Pada bagian awal pidato kebudayaannya, Garin mengemukakan, para ahli meramalkan bahwa para pemimpin Nusantara yang tidak mumpuni dalam menghadapi perubahan zaman apa pun hanyalah akan menjadi mandor dari korporasi besar yang mengincar sumber daya?alam Indonesia dan sumber daya tenaga kerja warga Indonesia.

"Untuk menjaga pamor agar tidak terlihat sebagai mandor, para pemimpin tersebut seringkali mengulang pencitraan gaya raja Jawa, meski kejam dan mengeksploitasi rakyat untuk kepentingan diri, keluarga, dan oligarki, tetapi tetap terlihat populer. Padahal, sesungguhnya kapasitas mereka hanya mampu menjadi mandor bagi korporasi," ungkap Garin.

Fenomena pemimpin sebagai “mandor korporasi” dalam sejarah Nusantara terus terulang dan menjadi sebutan seloroh, seperti ungkapan “bangsa?kuli dengan mental penjajah dan politikus mandor.

"Fenomena ini juga ditujukan pada 10 tahun pemerintahan Joko Widodo dan oligarkinya.
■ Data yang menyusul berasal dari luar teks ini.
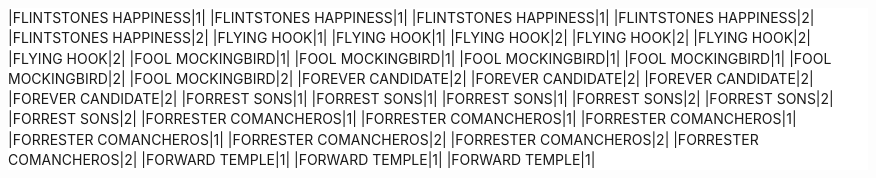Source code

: |FLINTSTONES HAPPINESS|1|
|FLINTSTONES HAPPINESS|1|
|FLINTSTONES HAPPINESS|1|
|FLINTSTONES HAPPINESS|2|
|FLINTSTONES HAPPINESS|2|
|FLYING HOOK|1|
|FLYING HOOK|1|
|FLYING HOOK|2|
|FLYING HOOK|2|
|FLYING HOOK|2|
|FLYING HOOK|2|
|FOOL MOCKINGBIRD|1|
|FOOL MOCKINGBIRD|1|
|FOOL MOCKINGBIRD|1|
|FOOL MOCKINGBIRD|1|
|FOOL MOCKINGBIRD|2|
|FOOL MOCKINGBIRD|2|
|FOREVER CANDIDATE|2|
|FOREVER CANDIDATE|2|
|FOREVER CANDIDATE|2|
|FOREVER CANDIDATE|2|
|FORREST SONS|1|
|FORREST SONS|1|
|FORREST SONS|1|
|FORREST SONS|2|
|FORREST SONS|2|
|FORREST SONS|2|
|FORRESTER COMANCHEROS|1|
|FORRESTER COMANCHEROS|1|
|FORRESTER COMANCHEROS|1|
|FORRESTER COMANCHEROS|1|
|FORRESTER COMANCHEROS|2|
|FORRESTER COMANCHEROS|2|
|FORRESTER COMANCHEROS|2|
|FORWARD TEMPLE|1|
|FORWARD TEMPLE|1|
|FORWARD TEMPLE|1|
Contoh kecilnya adalah proses mewujudkan berbagai undang-undang yang menyangkut hajat hidup orang banyak, seperti Undang-Undang Tenaga Kerja," ujar Garin, tegas.
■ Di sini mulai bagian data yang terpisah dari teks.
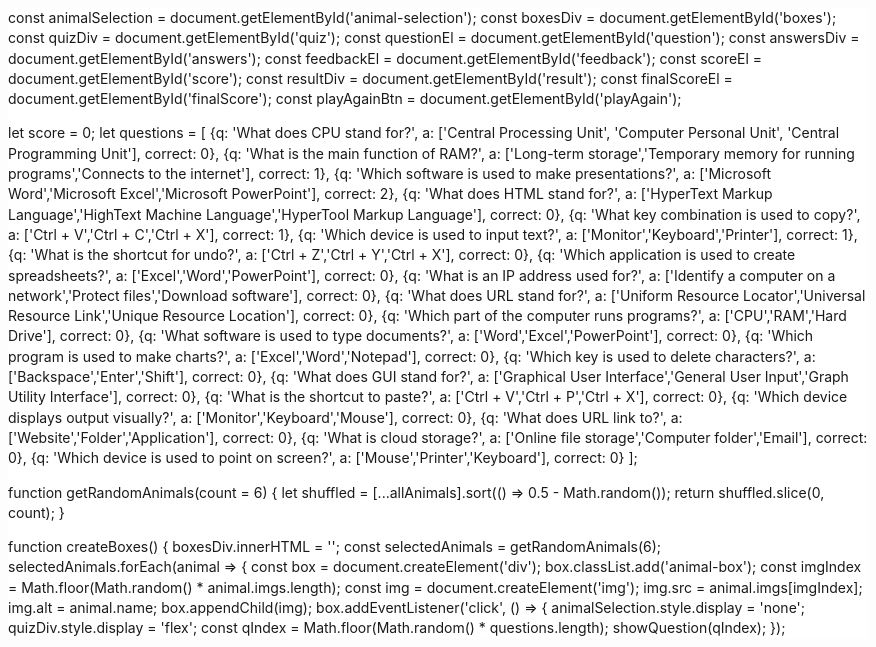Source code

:const animalSelection = document.getElementById('animal-selection');
const boxesDiv = document.getElementById('boxes');
const quizDiv = document.getElementById('quiz');
const questionEl = document.getElementById('question');
const answersDiv = document.getElementById('answers');
const feedbackEl = document.getElementById('feedback');
const scoreEl = document.getElementById('score');
const resultDiv = document.getElementById('result');
const finalScoreEl = document.getElementById('finalScore');
const playAgainBtn = document.getElementById('playAgain');

let score = 0;
let questions = [
  {q: 'What does CPU stand for?', a: ['Central Processing Unit', 'Computer Personal Unit', 'Central Programming Unit'], correct: 0},
  {q: 'What is the main function of RAM?', a: ['Long-term storage','Temporary memory for running programs','Connects to the internet'], correct: 1},
  {q: 'Which software is used to make presentations?', a: ['Microsoft Word','Microsoft Excel','Microsoft PowerPoint'], correct: 2},
  {q: 'What does HTML stand for?', a: ['HyperText Markup Language','HighText Machine Language','HyperTool Markup Language'], correct: 0},
  {q: 'What key combination is used to copy?', a: ['Ctrl + V','Ctrl + C','Ctrl + X'], correct: 1},
  {q: 'Which device is used to input text?', a: ['Monitor','Keyboard','Printer'], correct: 1},
  {q: 'What is the shortcut for undo?', a: ['Ctrl + Z','Ctrl + Y','Ctrl + X'], correct: 0},
  {q: 'Which application is used to create spreadsheets?', a: ['Excel','Word','PowerPoint'], correct: 0},
  {q: 'What is an IP address used for?', a: ['Identify a computer on a network','Protect files','Download software'], correct: 0},
  {q: 'What does URL stand for?', a: ['Uniform Resource Locator','Universal Resource Link','Unique Resource Location'], correct: 0},
  {q: 'Which part of the computer runs programs?', a: ['CPU','RAM','Hard Drive'], correct: 0},
  {q: 'What software is used to type documents?', a: ['Word','Excel','PowerPoint'], correct: 0},
  {q: 'Which program is used to make charts?', a: ['Excel','Word','Notepad'], correct: 0},
  {q: 'Which key is used to delete characters?', a: ['Backspace','Enter','Shift'], correct: 0},
  {q: 'What does GUI stand for?', a: ['Graphical User Interface','General User Input','Graph Utility Interface'], correct: 0},
  {q: 'What is the shortcut to paste?', a: ['Ctrl + V','Ctrl + P','Ctrl + X'], correct: 0},
  {q: 'Which device displays output visually?', a: ['Monitor','Keyboard','Mouse'], correct: 0},
  {q: 'What does URL link to?', a: ['Website','Folder','Application'], correct: 0},
  {q: 'What is cloud storage?', a: ['Online file storage','Computer folder','Email'], correct: 0},
  {q: 'Which device is used to point on screen?', a: ['Mouse','Printer','Keyboard'], correct: 0}
];

function getRandomAnimals(count = 6) {
  let shuffled = [...allAnimals].sort(() => 0.5 - Math.random());
  return shuffled.slice(0, count);
}

function createBoxes() {
  boxesDiv.innerHTML = '';
  const selectedAnimals = getRandomAnimals(6);
  selectedAnimals.forEach(animal => {
    const box = document.createElement('div');
    box.classList.add('animal-box');
    const imgIndex = Math.floor(Math.random() * animal.imgs.length);
    const img = document.createElement('img');
    img.src = animal.imgs[imgIndex];
    img.alt = animal.name;
    box.appendChild(img);
    box.addEventListener('click', () => {
      animalSelection.style.display = 'none';
      quizDiv.style.display = 'flex';
      const qIndex = Math.floor(Math.random() * questions.length);
      showQuestion(qIndex);
    });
"Meski menyangkut kepentingan bangsa yang sangat luas, undang- undang tersebut dikerjakan dengan cepat tanpa sosialisasi memadai yang merupakan syarat demokrasi," tambahnya.

Formula Penciptaan "raja"

Selain itu, kata Garin, kunjungan-kunjungan ke daerah-daerah, bukan semata-mata daerah miskin, lebih sering terlihat sebagai kunjungan “mandor” daerah yang berhubungan dengan investasi besar.  

Namun demikian, kata Garin, indeks popularitas Joko Widodo tetaplah tinggi. Kepopuleran tersebut dijaga dengan mengelola formula pencitraan “raja.”  Segala sesuatu seolah-olah wajib berasal dari “titah” dan “tangan raja” sebagai berkah untuk rakyat.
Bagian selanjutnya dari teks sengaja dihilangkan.